I was finally able to get some photos of me wearing Color Affection. I want you to know that it was 98 degrees outside while I was standing in the sun wearing this wool shawl for your viewing pleasure. Blech.
I am not totally thrilled with this project, but mostly because of the yarn I used. There is a greenish cast to both yarns that seems to clash with just about everything I own, except for a couple of things that have prints that don’t work well with the stripes. The yarn is just a medium-grade wool, and is slightly on the scratchy side. It also doesn’t have the springiness to it that a nice sock yarn would have. But that’s what I get for stash-busting, I suppose.
One of the biggest controversies in knitting this pattern seems to be whether or not to modify the pattern to do yarnovers at the beginning of each row, in order to make the top edge looser. At first, it seems like a great idea – after all, why would you want a really tight top edge? And if everyone else is doing it, it must be a good idea, right? But then I started looking a bit deeper, and I started seeing some comments on why you want the top edge to be firm. Mostly it’s because the shape is supposed to be a crescent, and the tight top edge is what creates the shape. If you make the top edge looser, the top edge becomes straighter. That creates several problems: The shawl doesn’t curve around your neck and shoulders as well, and it’s harder to block out the hump that forms at the starting point of the shawl. Also, it makes the shawl stretch out more lengthwise, which means less depth. Also, there’s a bit of a hump where you start the shawl with the first color. If the top edge is curved, the hump is easier to block out and becomes less noticeable. If the edge stitches are loose in that area, it lets the hump rise up even more.
I also noted that Veera, the designer, was apparently not recommending the YOs. It seemed to me that if she thought it was a good idea, she would have said so. But instead, all she said was that “some people like it better with them, but others don’t“. She did also say that it is designed to have a crescent shape, not a straight top edge.
Having tried on someone else’s Color Affection, which was made exactly according to the pattern (no yarnovers), I could see how the tighter top edge really did make it fit better, without having a gaping neckline.
With that in mind, I decided not to do the yarnovers.

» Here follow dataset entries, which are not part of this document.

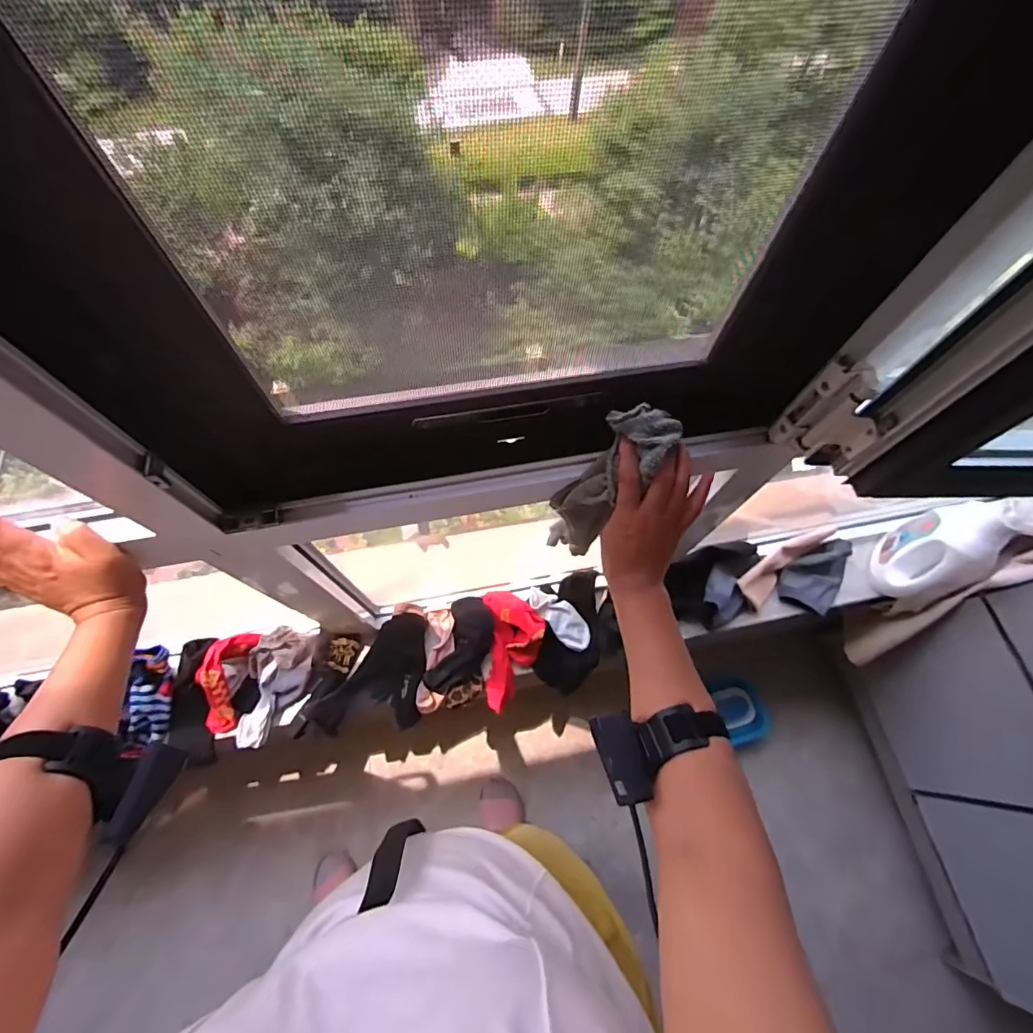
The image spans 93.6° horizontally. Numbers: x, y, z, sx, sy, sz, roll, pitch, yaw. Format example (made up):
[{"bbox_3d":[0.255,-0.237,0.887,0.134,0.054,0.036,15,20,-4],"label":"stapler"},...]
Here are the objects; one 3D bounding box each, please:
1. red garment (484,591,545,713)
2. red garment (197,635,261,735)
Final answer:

However, I did use KFB increases instead of M1L/M1R, because I like how they look in garter stitch better. They’re slightly looser increases than the other increases would be. Plus, I deliberately left my edge stitches on the loose side. With all that, mine probably ended up being pretty much like what a lot of people who are tight knitters get when they do the YOs, and I still think my top edge is looser than it should be. In the top photo above, I’ve sort of folded and tucked the top edge in. The photo below shows what it looks like if I just sling it around my shoulders without worrying about the neckline, and it shows the sagging I was trying to avoid:
It doesn’t help that the “hump” ends up right at the neck when worn this way – that makes it even floppier. It’s not awful, but I just liked how the other one I tried on fit so much better.

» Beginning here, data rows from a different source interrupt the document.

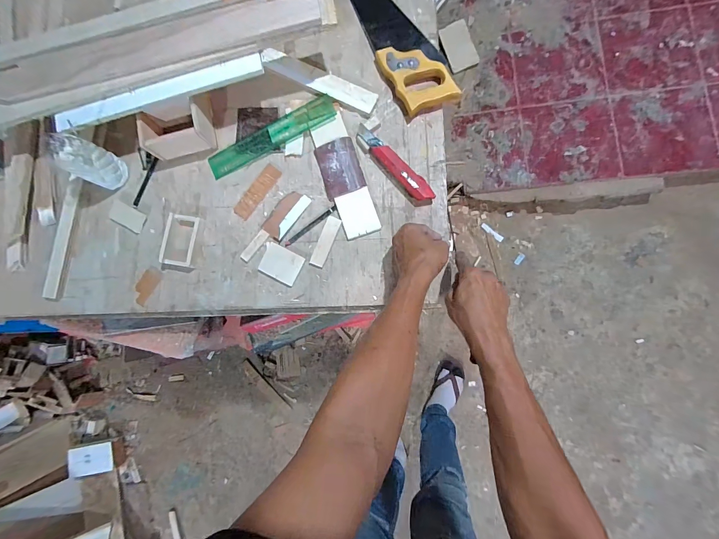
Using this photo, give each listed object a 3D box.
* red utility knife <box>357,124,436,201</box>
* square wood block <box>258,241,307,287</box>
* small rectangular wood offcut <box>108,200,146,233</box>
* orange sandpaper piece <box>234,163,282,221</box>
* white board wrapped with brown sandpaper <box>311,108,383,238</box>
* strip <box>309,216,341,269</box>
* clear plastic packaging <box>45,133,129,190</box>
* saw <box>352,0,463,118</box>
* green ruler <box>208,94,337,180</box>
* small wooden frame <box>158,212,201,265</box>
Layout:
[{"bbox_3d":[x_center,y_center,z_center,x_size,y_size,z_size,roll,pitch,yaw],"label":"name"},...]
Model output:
[{"bbox_3d":[0.060,-0.184,0.556,0.031,0.022,0.176,-41,80,0],"label":"red utility knife"},{"bbox_3d":[-0.138,-0.010,0.561,0.071,0.006,0.057,26,86,9],"label":"square wood block"},{"bbox_3d":[-0.433,-0.099,0.595,0.075,0.007,0.038,25,86,9],"label":"small rectangular wood offcut"},{"bbox_3d":[-0.186,-0.140,0.579,0.034,0.007,0.108,37,88,10],"label":"orange sandpaper piece"},{"bbox_3d":[-0.028,-0.164,0.565,0.070,0.009,0.217,-18,81,4],"label":"white board wrapped with brown sandpaper"},{"bbox_3d":[-0.060,-0.048,0.559,0.025,0.004,0.092,22,86,9],"label":"strip"},{"bbox_3d":[-0.478,-0.188,0.565,0.062,0.094,0.061,15,85,8],"label":"clear plastic packaging"},{"bbox_3d":[0.056,-0.467,0.585,0.105,0.029,0.397,-22,81,3],"label":"saw"},{"bbox_3d":[-0.160,-0.244,0.584,0.250,0.006,0.051,-27,80,3],"label":"green ruler"},{"bbox_3d":[-0.319,-0.052,0.566,0.056,0.018,0.089,7,84,8],"label":"small wooden frame"}]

Also, my shawl had nowhere near the depth it should have had, despite the the fact that my gauge should have made the shawl bigger. I had to block it severely to get it to the depth it is, and it’s still several inches shallower than the pattern dimensions indicate. Is that just because of the difference in type of yarn? Is it because my top edge isn’t as tight as it was supposed to be? Who knows.
On the other hand, some people really hated how tight their top edge came out, and I can see in some people’s project photos that the curve of the top edge was pretty extreme, so I can definitely see why some people are better off with the YOs. I guess for people who are trying to decide whether or not they should do them, it all depends on how tightly they knit their edge stitches in the first place.
I have more thoughts, comments, and tips on my project page, for anyone who wants more details.
The modification to use only two colors worked out fine, though. I just followed the pattern, using the darker color as both contrast colors 1 and 2.
If I were to knit this pattern again, I would use a nice, bouncy sock yarn, and would work my edge stitches even tighter – meaning that I would knit them as I would normally, without attempting to make the edge stitches loose.
It’s a clever pattern, though, and I like the asymmetry.